Il mestiere di vivere •••••
– Cesare Pavese, 2010 – Einaudi – pp. 570 – € 16,00.

 

Scorrere le pagine di un libro, avviarsi verso la conclusione con la mestizia di sapere che oltre l’ultima pagina non si concluderà una semplice storia ma il respiro dello stesso autore. Testo potente, ingarbugliato, confuso, pieno di rimandi, ritorni, conferme e autoaffermazioni, sconfitte e aspirazioni d’oblio. Frammenti d’esistenza di una delle menti più illuminate della nostra letteratura. Poeta, profondamente poeta. Dolente, profondamente addolorato e alieno alla sua contemporaneità mondana. Eppure superbamente ironico, sprezzante talvolta, acuto, anticipatore, letterato di grande spessore.

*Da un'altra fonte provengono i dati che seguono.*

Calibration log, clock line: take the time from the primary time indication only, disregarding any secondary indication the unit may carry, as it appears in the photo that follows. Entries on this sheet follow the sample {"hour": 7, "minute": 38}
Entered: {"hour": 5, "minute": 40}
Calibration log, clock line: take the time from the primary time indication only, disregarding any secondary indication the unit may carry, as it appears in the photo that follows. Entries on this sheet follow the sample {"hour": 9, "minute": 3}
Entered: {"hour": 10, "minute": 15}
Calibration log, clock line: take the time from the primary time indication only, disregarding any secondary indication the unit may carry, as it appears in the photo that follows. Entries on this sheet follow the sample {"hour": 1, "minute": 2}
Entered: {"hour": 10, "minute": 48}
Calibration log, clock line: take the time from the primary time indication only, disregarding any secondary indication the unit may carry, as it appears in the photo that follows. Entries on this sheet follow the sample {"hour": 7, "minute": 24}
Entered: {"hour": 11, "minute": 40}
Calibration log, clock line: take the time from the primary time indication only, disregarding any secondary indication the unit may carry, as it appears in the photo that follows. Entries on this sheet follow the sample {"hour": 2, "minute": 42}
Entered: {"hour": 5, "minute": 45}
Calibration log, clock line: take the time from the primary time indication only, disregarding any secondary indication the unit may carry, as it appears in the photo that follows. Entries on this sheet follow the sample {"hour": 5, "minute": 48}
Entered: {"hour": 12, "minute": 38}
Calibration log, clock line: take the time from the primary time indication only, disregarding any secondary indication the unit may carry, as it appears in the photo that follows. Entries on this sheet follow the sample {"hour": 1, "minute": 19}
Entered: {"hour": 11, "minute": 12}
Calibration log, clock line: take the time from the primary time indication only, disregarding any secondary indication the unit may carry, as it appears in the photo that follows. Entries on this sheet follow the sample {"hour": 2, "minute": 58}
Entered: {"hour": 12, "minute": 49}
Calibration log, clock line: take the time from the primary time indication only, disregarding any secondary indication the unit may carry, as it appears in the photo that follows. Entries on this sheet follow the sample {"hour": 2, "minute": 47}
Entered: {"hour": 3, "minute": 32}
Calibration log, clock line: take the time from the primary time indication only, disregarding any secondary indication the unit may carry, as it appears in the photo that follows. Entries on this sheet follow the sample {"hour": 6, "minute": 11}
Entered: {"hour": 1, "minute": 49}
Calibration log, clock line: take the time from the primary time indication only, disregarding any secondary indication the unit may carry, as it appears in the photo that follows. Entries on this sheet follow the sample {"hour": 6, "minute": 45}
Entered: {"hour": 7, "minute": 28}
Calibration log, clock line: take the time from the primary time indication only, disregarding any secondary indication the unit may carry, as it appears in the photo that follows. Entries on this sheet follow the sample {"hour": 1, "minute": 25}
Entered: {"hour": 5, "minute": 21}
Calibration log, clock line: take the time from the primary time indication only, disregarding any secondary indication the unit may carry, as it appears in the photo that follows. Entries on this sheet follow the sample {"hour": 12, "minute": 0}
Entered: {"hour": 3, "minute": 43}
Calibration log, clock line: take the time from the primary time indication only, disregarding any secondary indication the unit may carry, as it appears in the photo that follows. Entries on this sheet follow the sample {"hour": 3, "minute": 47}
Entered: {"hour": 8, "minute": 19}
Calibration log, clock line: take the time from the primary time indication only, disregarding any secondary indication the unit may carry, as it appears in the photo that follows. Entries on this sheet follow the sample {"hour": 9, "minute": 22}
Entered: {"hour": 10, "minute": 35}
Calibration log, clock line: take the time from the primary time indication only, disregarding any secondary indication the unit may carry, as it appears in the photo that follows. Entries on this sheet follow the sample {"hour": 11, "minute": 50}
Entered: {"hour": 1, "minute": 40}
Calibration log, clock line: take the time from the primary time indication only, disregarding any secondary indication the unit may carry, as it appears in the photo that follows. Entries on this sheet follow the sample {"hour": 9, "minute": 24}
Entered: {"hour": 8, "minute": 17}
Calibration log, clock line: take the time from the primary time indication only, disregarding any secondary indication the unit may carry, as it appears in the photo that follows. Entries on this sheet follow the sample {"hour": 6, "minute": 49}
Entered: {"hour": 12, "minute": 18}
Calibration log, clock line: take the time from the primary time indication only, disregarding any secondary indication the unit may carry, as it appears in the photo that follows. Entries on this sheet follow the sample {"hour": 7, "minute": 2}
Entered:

Il mestiere di vivere è un compendio. I dolori di un giovane non corrisposto, l’amarezza della solitudine, le riflessioni d’ampio respiro che da essa scaturiscono, l’amore per la parola, da piegarsi, da possedere in ogni forma, la ricerca spasmodica di uno stile poetico, lo scolpire continuo, quotidiano, nei pensieri e nella forma, la riflessione sull’esistenza, sulla sua vanità, sulla sua devastante necessità. D’esserci, d’essere, per poterne morire. Un testo da tenere accanto, da portare con sé, così come Pavese ha fatto, fino alla fine.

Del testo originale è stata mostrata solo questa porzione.